The survey covered 69 countries, ten of them in Africa: Cameroon, Ghana, Kenya, Liberia, Morocco, Nigeria, Senegal, Sierra Leone, Uganda and Zambia.Of the eight countries in the survey most plagued by what TI called "petty bribery," four were in Africa. In Liberia, 87 percent of respondents reported that they or someone in their household had paid a bribe in the last year.

In Sierra Leone the figure was 62 percent and in Cameroon and Uganda it was 55 percent. The lowest figure among African countries reporting petty bribery was in Nigeria, where 17 percent reported a bribe in the past year.Nigerian respondents also reported the most confidence in their government's fight against corruption - 71 percent believed it to be effective. In Sierra Leone, 64 percent took the same view of their government, while in Ghana the figure was 58 percent and in Liberia and Uganda it was 48 percent.

In Cameroon, however, only a third of respondents expressed confidence in their government's response to corruption, while Senegal fared worst among the African countries surveyed - 16 percent thought the authorities were effective.The study also surveyed perceptions of corruption among different categories of institutions.

It found that Nigerians thought political parties were the most corrupt institutions in their society, while Liberians identified the judiciary as the most corrupt. So did Sierra Leoneans and Ugandans, but they gave the same poor ranking to public officials and civil servants.Across the board, public officials enjoyed the least confidence among Africans surveyed: apart from Sierra Leoneans and Ugandans, respondents from Ghana, Kenya, Morocco, Senegal and Zambia rated the civil service as the most corrupt institution in their society.The media, business and legislatures fared better in public opinion - in no participating African country were they identified as the most corrupt institution. Of all institutions, the private sector and the media scored best in the survey.

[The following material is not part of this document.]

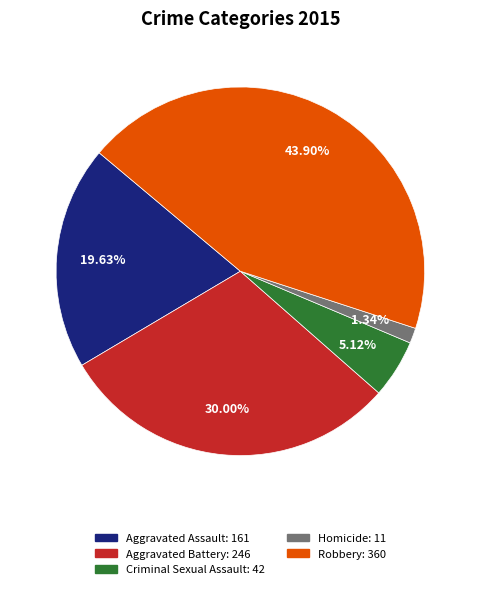

To the nearest percent, what is the difference between the Robbery and Aggravated Battery slice percentages?

14%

In another finding affecting business, the study found that many Africans would be prepared to pay higher prices to buy goods from corruption-free companies. Respondents from Cameroon, Ghana, Liberia, Morocco, Senegal, Sierra Leone, Uganda and Zambia were among those most enthusiastic to deal with honest businesses."The message to the private sector from consumers is clear," said Transparency International. "Being clean pays off. Not only does clean business create a level playing field while supporting long-term growth and productivity, it attracts customers."The study was carried out between October 2008 and March 2009.Transparency International says the respondents comprise a representative sample of each country's population of 16 and older.